## STORED DATA
=== Section Start ===
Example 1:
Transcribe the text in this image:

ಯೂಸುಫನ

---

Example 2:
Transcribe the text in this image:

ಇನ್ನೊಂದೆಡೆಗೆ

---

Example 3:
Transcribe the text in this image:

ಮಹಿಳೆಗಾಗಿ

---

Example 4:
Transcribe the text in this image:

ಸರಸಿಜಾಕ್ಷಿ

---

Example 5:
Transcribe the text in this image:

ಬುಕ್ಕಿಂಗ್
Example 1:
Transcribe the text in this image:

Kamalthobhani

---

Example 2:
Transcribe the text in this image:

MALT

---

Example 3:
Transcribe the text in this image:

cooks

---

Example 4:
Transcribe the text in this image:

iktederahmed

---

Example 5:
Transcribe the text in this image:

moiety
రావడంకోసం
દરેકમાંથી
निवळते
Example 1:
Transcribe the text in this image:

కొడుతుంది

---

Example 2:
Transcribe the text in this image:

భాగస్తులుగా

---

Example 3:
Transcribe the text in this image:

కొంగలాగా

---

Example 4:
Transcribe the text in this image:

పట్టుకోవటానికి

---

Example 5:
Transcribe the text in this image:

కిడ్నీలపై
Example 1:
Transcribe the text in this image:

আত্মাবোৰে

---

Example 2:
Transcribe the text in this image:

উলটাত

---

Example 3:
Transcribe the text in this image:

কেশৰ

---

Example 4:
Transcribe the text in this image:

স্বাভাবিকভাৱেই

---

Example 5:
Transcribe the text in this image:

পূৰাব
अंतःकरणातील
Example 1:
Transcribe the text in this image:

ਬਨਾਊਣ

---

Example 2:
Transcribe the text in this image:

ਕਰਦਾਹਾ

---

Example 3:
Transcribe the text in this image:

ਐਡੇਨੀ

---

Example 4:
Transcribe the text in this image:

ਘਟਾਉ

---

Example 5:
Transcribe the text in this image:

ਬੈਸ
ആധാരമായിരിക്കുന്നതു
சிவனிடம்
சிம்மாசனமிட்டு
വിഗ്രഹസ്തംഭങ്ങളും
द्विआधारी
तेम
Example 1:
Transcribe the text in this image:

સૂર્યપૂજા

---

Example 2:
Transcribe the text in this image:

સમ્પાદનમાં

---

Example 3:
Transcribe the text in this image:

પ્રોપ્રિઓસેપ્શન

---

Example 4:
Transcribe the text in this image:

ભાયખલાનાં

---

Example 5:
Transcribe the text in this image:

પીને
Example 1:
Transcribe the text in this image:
=== Section End ===
A verbatim copy of all the records is to be produced.

Example 1:
Transcribe the text in this image:

ಯೂಸುಫನ

---

Example 2:
Transcribe the text in this image:

ಇನ್ನೊಂದೆಡೆಗೆ

---

Example 3:
Transcribe the text in this image:

ಮಹಿಳೆಗಾಗಿ

---

Example 4:
Transcribe the text in this image:

ಸರಸಿಜಾಕ್ಷಿ

---

Example 5:
Transcribe the text in this image:

ಬುಕ್ಕಿಂಗ್
Example 1:
Transcribe the text in this image:

Kamalthobhani

---

Example 2:
Transcribe the text in this image:

MALT

---

Example 3:
Transcribe the text in this image:

cooks

---

Example 4:
Transcribe the text in this image:

iktederahmed

---

Example 5:
Transcribe the text in this image:

moiety
రావడంకోసం
દરેકમાંથી
निवळते
Example 1:
Transcribe the text in this image:

కొడుతుంది

---

Example 2:
Transcribe the text in this image:

భాగస్తులుగా

---

Example 3:
Transcribe the text in this image:

కొంగలాగా

---

Example 4:
Transcribe the text in this image:

పట్టుకోవటానికి

---

Example 5:
Transcribe the text in this image:

కిడ్నీలపై
Example 1:
Transcribe the text in this image:

আত্মাবোৰে

---

Example 2:
Transcribe the text in this image:

উলটাত

---

Example 3:
Transcribe the text in this image:

কেশৰ

---

Example 4:
Transcribe the text in this image:

স্বাভাবিকভাৱেই

---

Example 5:
Transcribe the text in this image:

পূৰাব
अंतःकरणातील
Example 1:
Transcribe the text in this image:

ਬਨਾਊਣ

---

Example 2:
Transcribe the text in this image:

ਕਰਦਾਹਾ

---

Example 3:
Transcribe the text in this image:

ਐਡੇਨੀ

---

Example 4:
Transcribe the text in this image:

ਘਟਾਉ

---

Example 5:
Transcribe the text in this image:

ਬੈਸ
ആധാരമായിരിക്കുന്നതു
சிவனிடம்
சிம்மாசனமிட்டு
വിഗ്രഹസ്തംഭങ്ങളും
द्विआधारी
तेम
Example 1:
Transcribe the text in this image:

સૂર્યપૂજા

---

Example 2:
Transcribe the text in this image:

સમ્પાદનમાં

---

Example 3:
Transcribe the text in this image:

પ્રોપ્રિઓસેપ્શન

---

Example 4:
Transcribe the text in this image:

ભાયખલાનાં

---

Example 5:
Transcribe the text in this image:

પીને
Example 1:
Transcribe the text in this image:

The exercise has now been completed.